Xmas in France vocabulary
I hope you like the thinking behind the displaying of this image: Xmas is a wonderful opportunity to give, help and share. A kind greeting or deed is the perfect Xmas present. A universal Xmas message for us all, young and older people alike!
Following the 9 December blog, here are the remaining four topics of vocabulary that I promised.
4 – La Crèche de Noël – the Christmas Manger / Nativity
Another important Christmas tradition in France is the nativity: a little house with Mary and Joseph, an ox and a donkey, the star and an angel, and eventually baby Jesus. The nativity set can be larger, with the 3 kings, many shepherds and sheep and other animals and village people. Some are very old and in the South of France, the little figurines are called “santons” and can be worth quite a lot of money. Some family make a paper crèche as a project for Christmas, others have a tiny little one somewhere in their house, and some churches would have a live nativity scene during the Christmas mass.

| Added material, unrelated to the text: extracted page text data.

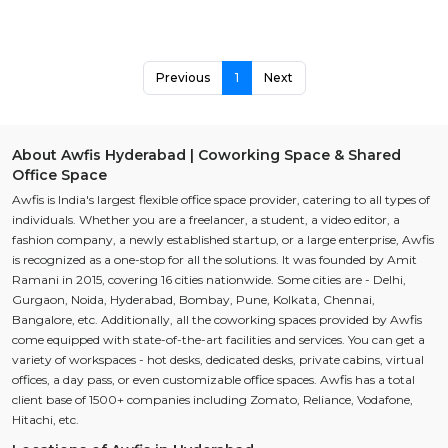
Previous
1
Next
About Awfis Hyderabad | Coworking Space & Shared
Office Space
Awfis is India's largest flexible office space provider, catering to all types of
individuals. Whether you are a freelancer, a student, a video editor, a
fashion company, a newly established startup, or a large enterprise, Awfis
is recognized as a one-stop for all the solutions. It was founded by Amit
Ramani in 2015, covering 16 cities nationwide. Some cities are - Delhi,
Gurgaon, Noida, Hyderabad, Bombay, Pune, Kolkata, Chennai,
Bangalore, etc. Additionally, all the coworking spaces provided by Awfis
come equipped with state-of-the-art facilities and services. You can get a
variety of workspaces - hot desks, dedicated desks, private cabins, virtual
offices, a day pass, or even customizable office spaces. Awfis has a total
client base of 1500+ companies including Zomato, Reliance, Vodafone,
Hitachi, etc.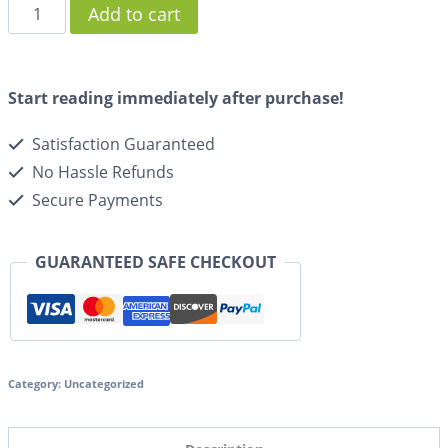
Add to cart
Start reading immediately after purchase!
Satisfaction Guaranteed
No Hassle Refunds
Secure Payments
GUARANTEED SAFE CHECKOUT
Category:
Uncategorized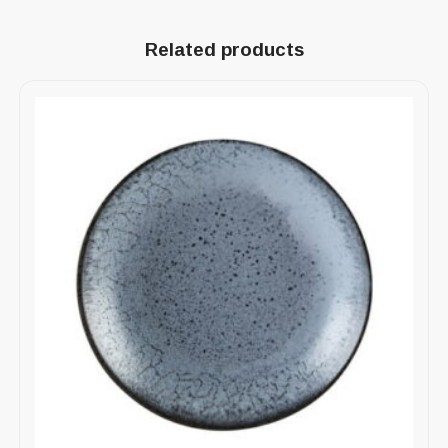
Related products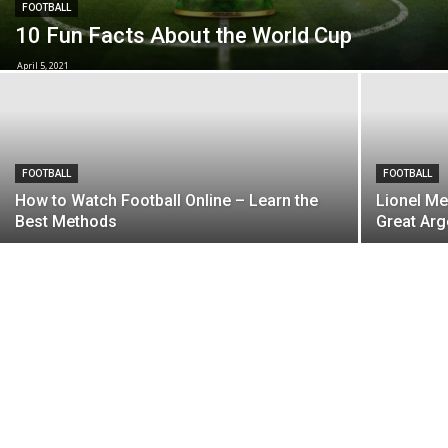
FOOTBALL
10 Fun Facts About the World Cup
April 5, 2021
FOOTBALL
FOOTBALL
How to Watch Football Online – Learn the
Lionel Me
Best Methods
Great Arg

Traditionally, baby Jesus is added on December 25th in the morning, often by the youngest child of the household.
- La crèche – the manger/ nativity
- Le petit Jésus – baby Jesus
- Marie – Mary
- Joseph – Joseph
- Un ange – an angel
- Un boeuf – an ox
- Un âne – a donkey
- Une mangeoire – a manger
- Les rois mages – the 3 kings, the 3 wise men
- L’étoile du berger – the star of Bethlehem
- Un mouton – a sheep
- Un berger – a shepherd
- Un santon – manger figurines made in the South of France
5 – About Santa, Shoes, stockings, Cookies and Milk
In the old days, children would place their shoes next to the fireplace and hope to get a little present from Santa, such as an orange, a wooden toy, a little doll. Stockings are used instead in Britain.
In France, most new houses do not have a fireplace, and the tradition of placing your shoes by it has totally disappeared. Although he does bring the presents on his sleigh, in France what Santa does is not that clear: some think he comes down the chimney himself, some believe he sends a helper or just magically places the gifts on the shoes (if he is an old-fashioned Santa) or under the Christmas tree. In any case, there is no clear tradition of leaving cookies and milk for him… Maybe a bottle of Bordeaux and a toast of foie gras? Just kidding…
- Le Père Noël – Santa (or Saint Nicolas in the North-East of France)
- Le traineau – the sleigh
- Les rennes – reindeers
- Les elfes – elves
- Le Pôle Nord – North Pole
6 – Christmas Cards and Greetings
It’s customary in France and many other countries to send out Christmas/ Happy New Year cards to your friends and family. E-cards are becoming a popular alternative option to send Christmas greetings. Although we are grateful, on receipt of the traditional Xmas card, for the time and expense the sender has gone to, I can see how sending an e-card could save us all a lot of postal costs, be more eco friendly and give us the chance to share the delightful xmas video, that comes with many e-cards, Here are the 3 customary Xmas greetings we exchange:
- Joyeux Noël – Merry Christmas
- Joyeuses fêtes de Noël – Merry Christmas
- Joyeuses fêtes – Happy Holidays (more Politically Correct since not Religious)
7 – Les Marchés de Noël – Christmas Markets in France
Christmas Markets are little villages made up of wooden stalls (called “châlets”) which pop up in the center of towns in December. They typically sell decorations, local products and “vin chaud” (mulled wine), cakes, biscuits and gingerbreads as well as many handcrafted items. Originally common in the North-East of France, they are now popular throughout France – there is a huge one on “les Champs Elysées” in Paris.